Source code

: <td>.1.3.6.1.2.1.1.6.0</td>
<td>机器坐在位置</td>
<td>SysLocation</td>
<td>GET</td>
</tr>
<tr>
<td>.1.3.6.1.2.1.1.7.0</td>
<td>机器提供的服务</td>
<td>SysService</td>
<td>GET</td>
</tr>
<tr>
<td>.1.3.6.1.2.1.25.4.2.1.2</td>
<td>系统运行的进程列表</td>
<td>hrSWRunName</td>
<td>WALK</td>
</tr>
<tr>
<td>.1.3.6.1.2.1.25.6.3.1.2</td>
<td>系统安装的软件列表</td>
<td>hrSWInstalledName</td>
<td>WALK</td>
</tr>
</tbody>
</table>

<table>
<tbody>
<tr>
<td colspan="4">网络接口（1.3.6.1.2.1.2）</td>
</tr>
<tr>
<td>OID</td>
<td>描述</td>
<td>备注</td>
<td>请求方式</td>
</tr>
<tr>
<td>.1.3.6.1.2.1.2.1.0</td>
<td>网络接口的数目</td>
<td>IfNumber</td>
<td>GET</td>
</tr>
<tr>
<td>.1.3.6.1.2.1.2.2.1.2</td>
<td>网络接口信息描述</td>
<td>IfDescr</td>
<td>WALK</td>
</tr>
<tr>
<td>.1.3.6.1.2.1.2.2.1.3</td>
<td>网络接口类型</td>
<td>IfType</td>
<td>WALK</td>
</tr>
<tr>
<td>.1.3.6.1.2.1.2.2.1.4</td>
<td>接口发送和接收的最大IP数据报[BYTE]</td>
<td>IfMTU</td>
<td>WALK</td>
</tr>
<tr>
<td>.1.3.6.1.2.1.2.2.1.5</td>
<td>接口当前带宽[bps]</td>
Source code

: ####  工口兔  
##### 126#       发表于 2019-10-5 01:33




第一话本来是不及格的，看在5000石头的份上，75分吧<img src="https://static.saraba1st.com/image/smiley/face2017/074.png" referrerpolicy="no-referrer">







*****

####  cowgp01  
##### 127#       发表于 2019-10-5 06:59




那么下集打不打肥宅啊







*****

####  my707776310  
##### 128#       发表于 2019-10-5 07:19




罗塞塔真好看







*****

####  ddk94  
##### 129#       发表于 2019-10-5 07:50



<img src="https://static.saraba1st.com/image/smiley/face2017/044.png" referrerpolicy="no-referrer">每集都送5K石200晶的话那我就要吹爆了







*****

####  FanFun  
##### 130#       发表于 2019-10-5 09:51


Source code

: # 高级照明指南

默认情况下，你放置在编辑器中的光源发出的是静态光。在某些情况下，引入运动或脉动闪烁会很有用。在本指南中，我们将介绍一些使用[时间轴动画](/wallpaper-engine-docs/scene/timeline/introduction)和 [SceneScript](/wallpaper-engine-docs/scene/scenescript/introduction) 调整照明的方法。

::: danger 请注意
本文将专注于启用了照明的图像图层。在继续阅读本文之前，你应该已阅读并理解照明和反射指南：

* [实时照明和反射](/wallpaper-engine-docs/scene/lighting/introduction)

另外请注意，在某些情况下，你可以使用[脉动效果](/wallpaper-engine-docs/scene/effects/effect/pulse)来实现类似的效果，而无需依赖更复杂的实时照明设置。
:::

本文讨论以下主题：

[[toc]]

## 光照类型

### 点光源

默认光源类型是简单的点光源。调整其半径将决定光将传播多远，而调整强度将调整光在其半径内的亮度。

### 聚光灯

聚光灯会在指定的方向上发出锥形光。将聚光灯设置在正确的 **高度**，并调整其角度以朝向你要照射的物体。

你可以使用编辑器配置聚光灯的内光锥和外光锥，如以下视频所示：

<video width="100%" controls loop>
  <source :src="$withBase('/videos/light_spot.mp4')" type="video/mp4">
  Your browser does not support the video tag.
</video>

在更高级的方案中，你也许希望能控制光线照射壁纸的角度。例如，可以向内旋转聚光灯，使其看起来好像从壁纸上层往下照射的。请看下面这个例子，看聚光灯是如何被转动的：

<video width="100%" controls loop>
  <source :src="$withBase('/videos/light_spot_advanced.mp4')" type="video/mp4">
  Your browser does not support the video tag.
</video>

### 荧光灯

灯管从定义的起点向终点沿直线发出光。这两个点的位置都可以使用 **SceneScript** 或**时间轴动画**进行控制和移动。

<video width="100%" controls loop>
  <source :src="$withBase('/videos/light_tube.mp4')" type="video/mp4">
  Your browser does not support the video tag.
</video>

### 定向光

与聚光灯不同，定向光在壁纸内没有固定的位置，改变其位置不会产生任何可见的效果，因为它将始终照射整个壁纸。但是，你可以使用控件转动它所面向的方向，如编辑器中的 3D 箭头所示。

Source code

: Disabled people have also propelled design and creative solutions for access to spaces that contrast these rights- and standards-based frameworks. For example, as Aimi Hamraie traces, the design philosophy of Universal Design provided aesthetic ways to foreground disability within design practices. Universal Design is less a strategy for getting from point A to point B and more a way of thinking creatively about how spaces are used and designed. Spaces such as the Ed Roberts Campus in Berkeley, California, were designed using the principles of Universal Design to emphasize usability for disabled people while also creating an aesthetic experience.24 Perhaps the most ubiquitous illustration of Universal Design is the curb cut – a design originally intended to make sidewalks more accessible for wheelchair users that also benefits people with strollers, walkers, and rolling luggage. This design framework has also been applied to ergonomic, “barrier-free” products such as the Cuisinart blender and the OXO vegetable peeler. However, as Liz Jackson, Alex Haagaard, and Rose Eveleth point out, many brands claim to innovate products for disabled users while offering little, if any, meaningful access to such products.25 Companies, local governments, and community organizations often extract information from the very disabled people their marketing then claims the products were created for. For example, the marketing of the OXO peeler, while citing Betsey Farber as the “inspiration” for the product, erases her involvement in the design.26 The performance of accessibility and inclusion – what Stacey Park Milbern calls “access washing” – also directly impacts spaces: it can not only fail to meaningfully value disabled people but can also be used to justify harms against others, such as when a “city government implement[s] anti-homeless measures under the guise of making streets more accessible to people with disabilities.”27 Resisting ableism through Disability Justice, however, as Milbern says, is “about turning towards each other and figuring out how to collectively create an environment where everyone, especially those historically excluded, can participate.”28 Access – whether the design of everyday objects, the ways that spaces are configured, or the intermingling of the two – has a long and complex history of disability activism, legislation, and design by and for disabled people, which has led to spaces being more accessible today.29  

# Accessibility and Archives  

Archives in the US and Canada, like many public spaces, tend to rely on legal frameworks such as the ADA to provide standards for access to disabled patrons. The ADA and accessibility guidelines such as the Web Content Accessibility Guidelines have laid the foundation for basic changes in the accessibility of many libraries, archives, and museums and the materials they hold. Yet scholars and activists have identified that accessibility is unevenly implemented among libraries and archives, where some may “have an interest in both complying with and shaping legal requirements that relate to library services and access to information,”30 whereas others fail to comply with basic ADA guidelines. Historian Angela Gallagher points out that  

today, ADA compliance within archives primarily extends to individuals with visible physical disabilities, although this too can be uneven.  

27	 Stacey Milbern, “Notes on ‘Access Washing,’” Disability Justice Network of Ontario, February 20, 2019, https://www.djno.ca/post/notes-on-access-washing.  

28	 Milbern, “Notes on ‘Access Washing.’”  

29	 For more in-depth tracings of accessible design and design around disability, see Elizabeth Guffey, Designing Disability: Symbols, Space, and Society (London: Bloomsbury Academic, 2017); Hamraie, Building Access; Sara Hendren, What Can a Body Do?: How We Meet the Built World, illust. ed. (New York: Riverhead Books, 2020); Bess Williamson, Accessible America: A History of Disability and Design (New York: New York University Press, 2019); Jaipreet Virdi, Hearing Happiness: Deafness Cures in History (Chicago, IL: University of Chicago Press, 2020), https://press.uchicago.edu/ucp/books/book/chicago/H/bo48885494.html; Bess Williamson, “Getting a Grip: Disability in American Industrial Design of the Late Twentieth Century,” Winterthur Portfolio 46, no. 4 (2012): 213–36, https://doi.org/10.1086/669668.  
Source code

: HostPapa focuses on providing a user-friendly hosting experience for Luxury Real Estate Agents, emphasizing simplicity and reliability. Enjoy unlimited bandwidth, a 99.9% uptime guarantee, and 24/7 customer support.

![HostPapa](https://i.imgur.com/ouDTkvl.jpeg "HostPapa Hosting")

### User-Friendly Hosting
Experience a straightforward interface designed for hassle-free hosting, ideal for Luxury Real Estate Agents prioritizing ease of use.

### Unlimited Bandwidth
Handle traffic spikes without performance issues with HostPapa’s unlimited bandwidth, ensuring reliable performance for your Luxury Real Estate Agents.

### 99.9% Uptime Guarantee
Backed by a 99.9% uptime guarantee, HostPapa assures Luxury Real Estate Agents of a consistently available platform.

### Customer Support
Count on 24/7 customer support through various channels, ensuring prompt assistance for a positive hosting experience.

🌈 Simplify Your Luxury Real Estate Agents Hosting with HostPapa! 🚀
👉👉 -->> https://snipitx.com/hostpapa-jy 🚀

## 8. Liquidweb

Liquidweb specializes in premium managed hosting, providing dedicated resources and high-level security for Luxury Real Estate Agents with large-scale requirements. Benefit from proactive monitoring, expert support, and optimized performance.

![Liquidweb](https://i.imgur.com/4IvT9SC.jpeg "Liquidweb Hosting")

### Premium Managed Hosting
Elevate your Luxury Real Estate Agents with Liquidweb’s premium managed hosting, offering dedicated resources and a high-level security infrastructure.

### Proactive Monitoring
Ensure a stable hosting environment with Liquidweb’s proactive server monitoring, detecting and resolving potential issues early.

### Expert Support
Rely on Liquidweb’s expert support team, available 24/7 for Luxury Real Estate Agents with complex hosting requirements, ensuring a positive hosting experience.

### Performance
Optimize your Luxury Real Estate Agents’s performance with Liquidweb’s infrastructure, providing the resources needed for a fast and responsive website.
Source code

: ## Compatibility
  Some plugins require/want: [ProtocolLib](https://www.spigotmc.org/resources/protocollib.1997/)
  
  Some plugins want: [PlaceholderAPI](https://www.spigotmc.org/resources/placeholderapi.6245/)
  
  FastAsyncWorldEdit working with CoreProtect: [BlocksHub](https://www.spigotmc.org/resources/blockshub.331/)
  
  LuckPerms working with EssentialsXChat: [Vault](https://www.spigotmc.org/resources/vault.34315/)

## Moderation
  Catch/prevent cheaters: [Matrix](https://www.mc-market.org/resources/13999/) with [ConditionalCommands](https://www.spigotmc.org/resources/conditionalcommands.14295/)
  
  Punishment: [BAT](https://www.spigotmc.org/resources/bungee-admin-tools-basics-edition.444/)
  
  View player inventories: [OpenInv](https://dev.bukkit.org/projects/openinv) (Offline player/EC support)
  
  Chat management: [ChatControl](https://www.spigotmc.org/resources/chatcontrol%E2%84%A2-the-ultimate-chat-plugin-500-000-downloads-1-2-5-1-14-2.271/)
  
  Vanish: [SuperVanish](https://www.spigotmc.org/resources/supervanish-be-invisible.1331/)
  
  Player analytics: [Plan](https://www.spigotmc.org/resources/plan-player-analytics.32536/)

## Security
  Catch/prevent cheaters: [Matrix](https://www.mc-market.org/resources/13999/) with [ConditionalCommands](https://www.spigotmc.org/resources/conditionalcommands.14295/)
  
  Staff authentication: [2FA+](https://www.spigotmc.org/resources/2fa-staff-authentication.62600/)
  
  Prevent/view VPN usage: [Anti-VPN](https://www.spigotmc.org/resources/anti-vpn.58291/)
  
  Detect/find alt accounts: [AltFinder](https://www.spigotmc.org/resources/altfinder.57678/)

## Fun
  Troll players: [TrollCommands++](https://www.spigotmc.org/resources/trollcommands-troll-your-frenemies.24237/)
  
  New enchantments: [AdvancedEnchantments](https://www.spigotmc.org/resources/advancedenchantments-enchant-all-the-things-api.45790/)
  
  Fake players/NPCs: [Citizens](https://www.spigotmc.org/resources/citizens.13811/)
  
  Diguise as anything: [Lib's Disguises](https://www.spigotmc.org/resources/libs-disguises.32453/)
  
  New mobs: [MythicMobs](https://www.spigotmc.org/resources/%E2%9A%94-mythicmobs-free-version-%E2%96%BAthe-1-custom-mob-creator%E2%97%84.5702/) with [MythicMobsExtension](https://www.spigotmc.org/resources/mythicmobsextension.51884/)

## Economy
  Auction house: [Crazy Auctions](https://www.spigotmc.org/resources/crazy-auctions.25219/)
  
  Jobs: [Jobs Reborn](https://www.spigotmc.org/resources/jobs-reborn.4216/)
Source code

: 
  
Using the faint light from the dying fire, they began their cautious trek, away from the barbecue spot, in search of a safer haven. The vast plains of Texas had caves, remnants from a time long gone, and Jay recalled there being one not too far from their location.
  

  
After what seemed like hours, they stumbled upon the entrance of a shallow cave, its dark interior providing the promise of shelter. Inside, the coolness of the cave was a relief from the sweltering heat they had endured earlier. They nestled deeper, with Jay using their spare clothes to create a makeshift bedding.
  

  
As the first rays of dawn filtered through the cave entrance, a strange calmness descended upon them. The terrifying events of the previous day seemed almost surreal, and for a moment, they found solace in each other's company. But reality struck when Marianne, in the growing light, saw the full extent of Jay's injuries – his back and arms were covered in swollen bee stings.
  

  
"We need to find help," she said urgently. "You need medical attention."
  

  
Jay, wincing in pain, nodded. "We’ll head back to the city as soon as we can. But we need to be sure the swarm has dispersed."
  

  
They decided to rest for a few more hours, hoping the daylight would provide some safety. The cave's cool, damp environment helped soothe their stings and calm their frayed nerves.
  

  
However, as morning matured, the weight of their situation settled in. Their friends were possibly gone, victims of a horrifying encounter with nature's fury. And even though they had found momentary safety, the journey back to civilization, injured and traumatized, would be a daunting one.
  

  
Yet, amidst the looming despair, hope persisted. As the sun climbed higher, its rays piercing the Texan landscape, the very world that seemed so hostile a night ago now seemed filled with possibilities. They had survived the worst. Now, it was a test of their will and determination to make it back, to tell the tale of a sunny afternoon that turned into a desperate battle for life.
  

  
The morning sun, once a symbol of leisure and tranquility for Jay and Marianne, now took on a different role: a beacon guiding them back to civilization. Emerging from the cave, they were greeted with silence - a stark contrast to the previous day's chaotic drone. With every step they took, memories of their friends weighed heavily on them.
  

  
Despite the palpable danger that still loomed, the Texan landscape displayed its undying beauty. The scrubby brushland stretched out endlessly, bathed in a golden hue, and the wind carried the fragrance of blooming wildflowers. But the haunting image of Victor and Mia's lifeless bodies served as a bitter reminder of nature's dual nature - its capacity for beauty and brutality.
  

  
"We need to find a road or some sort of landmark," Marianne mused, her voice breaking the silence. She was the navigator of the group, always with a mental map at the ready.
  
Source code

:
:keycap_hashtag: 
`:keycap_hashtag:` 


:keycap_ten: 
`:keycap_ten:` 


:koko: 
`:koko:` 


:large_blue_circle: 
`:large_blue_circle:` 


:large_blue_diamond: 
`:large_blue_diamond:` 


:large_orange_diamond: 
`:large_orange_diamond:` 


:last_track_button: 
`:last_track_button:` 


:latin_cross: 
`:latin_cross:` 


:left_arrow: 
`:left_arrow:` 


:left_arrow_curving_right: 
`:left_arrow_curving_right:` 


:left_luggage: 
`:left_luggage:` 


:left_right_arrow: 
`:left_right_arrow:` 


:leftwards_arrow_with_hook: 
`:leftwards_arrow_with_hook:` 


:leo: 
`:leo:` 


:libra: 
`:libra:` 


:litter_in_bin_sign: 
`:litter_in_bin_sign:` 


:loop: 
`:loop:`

::::::::::

## Assignment
Find every line above that contains the string "smiley" with the same capitalization, and copy each of those lines in full.

## Solution below
第一话本来是不及格的，看在5000石头的份上，75分吧<img src="https://static.saraba1st.com/image/smiley/face2017/074.png" referrerpolicy="no-referrer">
<img src="https://static.saraba1st.com/image/smiley/face2017/044.png" referrerpolicy="no-referrer">每集都送5K石200晶的话那我就要吹爆了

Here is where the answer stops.